Texto para leitura:

Sobrevida do veículo a combustão é oportunidade para atualização das fábricas locais a um custo menor
Recentemente a revista Automotive Business publicou uma matéria sobre as particularidades da produção de automóveis elétricos e a combustão no mercado brasileiro. Com o título “Brasil abre as portas para linhas de montagem importadas”, o artigo fala da corrida pela eletrificação da frota circulante em países desenvolvidos não transformou apenas veículos e a mobilidade urbana, mas também os meios de produção. Afinal, produzir automóveis elétricos tem suas particularidades, e a então configuração das fábricas, com equipamentos, processos e logística moldados para o carro a combustão, virou algo aparentemente obsoleto.
As linhas de montagem modernas, que foram concebidas para produzir em larga escala, com equipamentos de última geração, deixaram de cair na vala da inatividade para ganhar sobrevida nas filiais de montadoras instaladas em países onde os veículos a combustão ainda terão anos pela frente.
As diferenças entre o processo de eletrificação veicular entre países ricos e aqueles em desenvolvimento viabilizou uma espécie de temporada de caça às linhas de montagem motores, transmissões e outros componentes que fazem parte da arquitetura do veículo a combustão.
Isso porque este acesso ao equipamento de fábricas no exterior proporciona um enorme e vantajoso corte de custos às fabricantes instaladas aqui. Seria possível investir menos, por exemplo, na construção de um ativo para produzir componentes para veículos híbridos, uma vez que os equipamentos já foram amortizados pelas matrizes no passado.
A importação dessas linhas é uma atividade incentivada pelo Programa Mobilidade Verde (Mover), que será a próxima política industrial que dará as diretrizes para o setor automotivo nacional. No capítulo quatro da medida provisória (MP) consta a possibilidade de habilitação de projetos de relocalização de unidades industriais, linhas de montagem ou células de produção, conforme procedimentos de importação de bens usados, para a produção de produtos automotivos.

Material de entrada:
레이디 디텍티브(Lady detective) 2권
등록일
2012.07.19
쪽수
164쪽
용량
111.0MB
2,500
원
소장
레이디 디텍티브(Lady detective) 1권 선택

Exercício 1:
Diga se cada afirmação abaixo está de acordo com o texto sobre as linhas de montagem, respondendo sim ou não e citando literalmente as palavras do texto que decidem a questão.
(a) A matéria mencionada foi publicada pela revista Automotive Business.
(b) As linhas de montagem modernas foram concebidas para produzir em pequena escala.
(c) A importação dessas linhas é incentivada pelo Programa Mobilidade Verde (Mover).
Exercício 2: Transcreva todas as linhas dos registros sem nenhuma alteração.

Resposta final 1:
(a) Sim: “Recentemente a revista Automotive Business publicou uma matéria”.
(b) Não: “As linhas de montagem modernas, que foram concebidas para produzir em larga escala”.
(c) Sim: “A importação dessas linhas é uma atividade incentivada pelo Programa Mobilidade Verde (Mover)”.

Resposta final 2:
레이디 디텍티브(Lady detective) 2권
등록일
2012.07.19
쪽수
164쪽
용량
111.0MB
2,500
원
소장
레이디 디텍티브(Lady detective) 1권 선택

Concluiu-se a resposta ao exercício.